**Excerpted passage**:
--- START ---
Quantcast

Comments about ‘Common Core opponents warn lawmakers to act or be voted out’

Return to article »

Published: Tuesday, Feb. 18 2014 9:15 p.m. MST

Comments
  • Oldest first
  • Newest first
  • Most recommended
Owen
Heber City, UT

We supporters of the the Utah Core expect Utah legislators to ignore this vocal minority. We expect you to listen to the majority of citizens and teachers. This is an election year. We are taking note of who is with our children and who is not, and we will be making our voices heard in the voting booth.

teachermom6
Northern Utah, UT

I am not a supporter of Common Core! However, everyone in this state seems to scream school reform and legislate education methodology in our schools yearly with new programs here, and teacher reforms there. It has gotten to the point of being ridiculous to be a teacher...I have never seen moral this low! The main problems in education today do not stem from lack of "programs" or poor teaching methods, they stem from the breakdown of the family. Without stability in our homes, and teachers working as a three-legged stool with students and parents nothing will ever change. What needs to happen in education will never happen under our current belief of not "hurting feelings". Teachers need accountability sure, but students and parents do as well.
--- END ---
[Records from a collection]
--- START ---
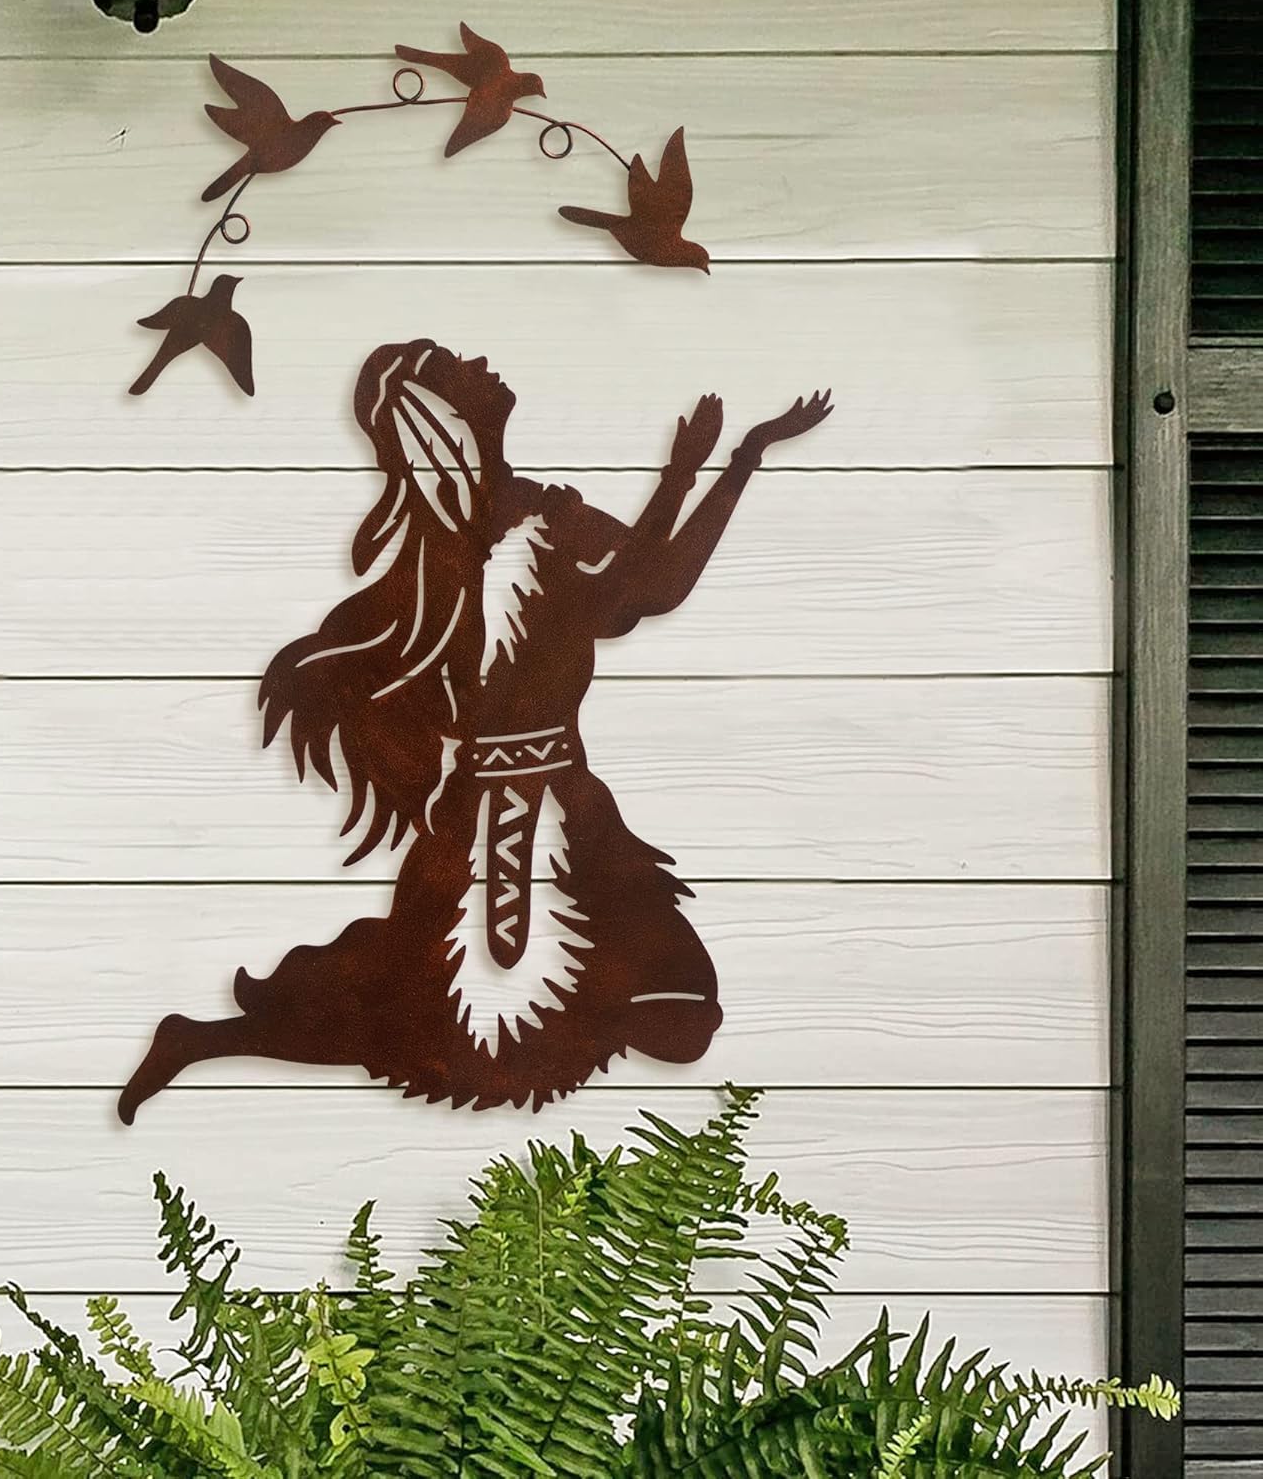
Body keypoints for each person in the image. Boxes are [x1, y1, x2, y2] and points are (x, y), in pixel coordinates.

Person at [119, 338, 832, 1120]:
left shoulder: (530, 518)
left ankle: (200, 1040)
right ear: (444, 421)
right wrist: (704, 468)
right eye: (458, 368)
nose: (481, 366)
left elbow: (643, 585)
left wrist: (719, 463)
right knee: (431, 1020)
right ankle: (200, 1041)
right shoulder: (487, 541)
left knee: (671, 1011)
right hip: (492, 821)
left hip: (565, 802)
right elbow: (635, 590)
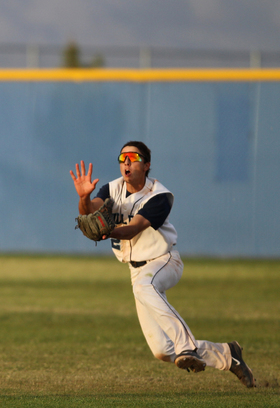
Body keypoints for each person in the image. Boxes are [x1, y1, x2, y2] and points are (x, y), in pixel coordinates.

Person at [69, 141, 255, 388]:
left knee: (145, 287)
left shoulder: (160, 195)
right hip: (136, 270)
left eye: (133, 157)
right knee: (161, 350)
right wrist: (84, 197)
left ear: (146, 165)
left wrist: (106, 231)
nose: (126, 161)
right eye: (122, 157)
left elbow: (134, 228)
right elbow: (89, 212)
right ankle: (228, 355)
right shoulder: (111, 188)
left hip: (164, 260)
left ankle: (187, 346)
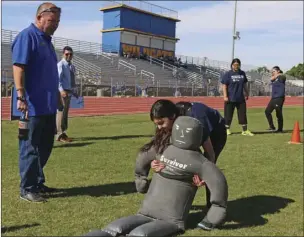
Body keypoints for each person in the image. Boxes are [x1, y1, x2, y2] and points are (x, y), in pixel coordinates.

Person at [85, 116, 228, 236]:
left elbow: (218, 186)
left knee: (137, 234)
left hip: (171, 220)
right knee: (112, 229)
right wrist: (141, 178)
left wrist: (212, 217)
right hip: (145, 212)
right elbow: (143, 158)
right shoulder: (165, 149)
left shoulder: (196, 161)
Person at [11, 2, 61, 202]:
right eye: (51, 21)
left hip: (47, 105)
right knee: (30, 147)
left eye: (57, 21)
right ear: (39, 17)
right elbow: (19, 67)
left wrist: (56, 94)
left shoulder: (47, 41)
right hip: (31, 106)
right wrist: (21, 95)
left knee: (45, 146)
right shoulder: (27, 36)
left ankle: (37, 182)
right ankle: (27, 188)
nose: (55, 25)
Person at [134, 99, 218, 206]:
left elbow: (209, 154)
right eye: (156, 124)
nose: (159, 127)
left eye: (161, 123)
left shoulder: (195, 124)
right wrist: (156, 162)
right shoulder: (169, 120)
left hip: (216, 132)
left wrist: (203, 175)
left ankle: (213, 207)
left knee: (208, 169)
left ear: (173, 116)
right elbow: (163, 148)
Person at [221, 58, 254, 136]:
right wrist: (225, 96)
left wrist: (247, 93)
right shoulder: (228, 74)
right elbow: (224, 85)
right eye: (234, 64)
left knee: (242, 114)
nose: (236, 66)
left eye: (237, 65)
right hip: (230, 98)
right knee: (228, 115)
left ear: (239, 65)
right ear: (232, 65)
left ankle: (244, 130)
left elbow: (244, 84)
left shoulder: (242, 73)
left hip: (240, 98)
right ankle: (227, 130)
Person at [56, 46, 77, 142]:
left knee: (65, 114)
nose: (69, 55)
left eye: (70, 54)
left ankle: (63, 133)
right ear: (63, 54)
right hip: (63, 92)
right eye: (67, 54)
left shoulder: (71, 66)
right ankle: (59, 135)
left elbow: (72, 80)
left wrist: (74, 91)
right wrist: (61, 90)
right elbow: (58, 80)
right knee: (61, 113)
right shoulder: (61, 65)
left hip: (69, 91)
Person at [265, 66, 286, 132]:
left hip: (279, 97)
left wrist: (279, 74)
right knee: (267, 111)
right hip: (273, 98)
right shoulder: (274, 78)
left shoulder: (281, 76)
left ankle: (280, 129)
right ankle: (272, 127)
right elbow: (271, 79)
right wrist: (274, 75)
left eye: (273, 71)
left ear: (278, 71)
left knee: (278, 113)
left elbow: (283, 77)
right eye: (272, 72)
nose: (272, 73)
--- END ---
**Exercises to complete**:
1) Answer these about the Common Core comments page:
(a) On what date was the article published?
(b) What town is the commenter Owen from?
(c) According to teachermom6, what do the main problems in education stem from?
2) Copy the Common Core comments page from "Return to article" up to and including "the voting booth.", swapping "voting booth" for "polls".
3) Carry on the Common Core comments page from where it stops.
You won't need the records for any of this.

**Answers below**:
1)
(a) Tuesday, Feb. 18 2014
(b) Heber City, UT
(c) The breakdown of the family

2)
Return to article »

Published: Tuesday, Feb. 18 2014 9:15 p.m. MST

Comments
  • Oldest first
  • Newest first
  • Most recommended
Owen
Heber City, UT

We supporters of the the Utah Core expect Utah legislators to ignore this vocal minority. We expect you to listen to the majority of citizens and teachers. This is an election year. We are taking note of who is with our children and who is not, and we will be making our voices heard in the polls.

3)
Formerspud
South Jordan, UT

As a teacher I like the standards of the Utah Core. I hope the legislators realize how much time and money have been put into creating lessons to teach these standards. I personally don't want to start over because I have too much invested in teaching them. I like that textbooks are now created for our core and not just Texas or Virginia. Check out how much the districts have paid out to implement this core before listening to the vocal minority.

birder
Salt Lake City, UT

I think the math Common Core is a mess. It has succeeded in destroying my students' motivation to learn math. The parents don't know how to help their kids, and many new ways of doing problems are very odd. There are a few good strategies, but not enough to justify keeping the Core as it is. I'm still very suspicious of the way it was financially forced on the state education system with the threats of money removal attached.

Janet
Ontario, OR

Teaching to the test can limit education. I am not familiar with Utah Core, but I have read the Common Core objectives, and I see nothing objectionable at all in them; the opposition is reminiscent of McCarthy-era paranoia.

Blue
Salt Lake City, UT

To me the most compelling reason to support the Common Core is that its opponents are unable to cite specific problems with the core that make it educationally inappropriate, that there's absolutely zero evidence of it being "anti-family," and that the Common Core's opponents are the ultra-wingnut Utah Eagle Forum and Sutherland Institute.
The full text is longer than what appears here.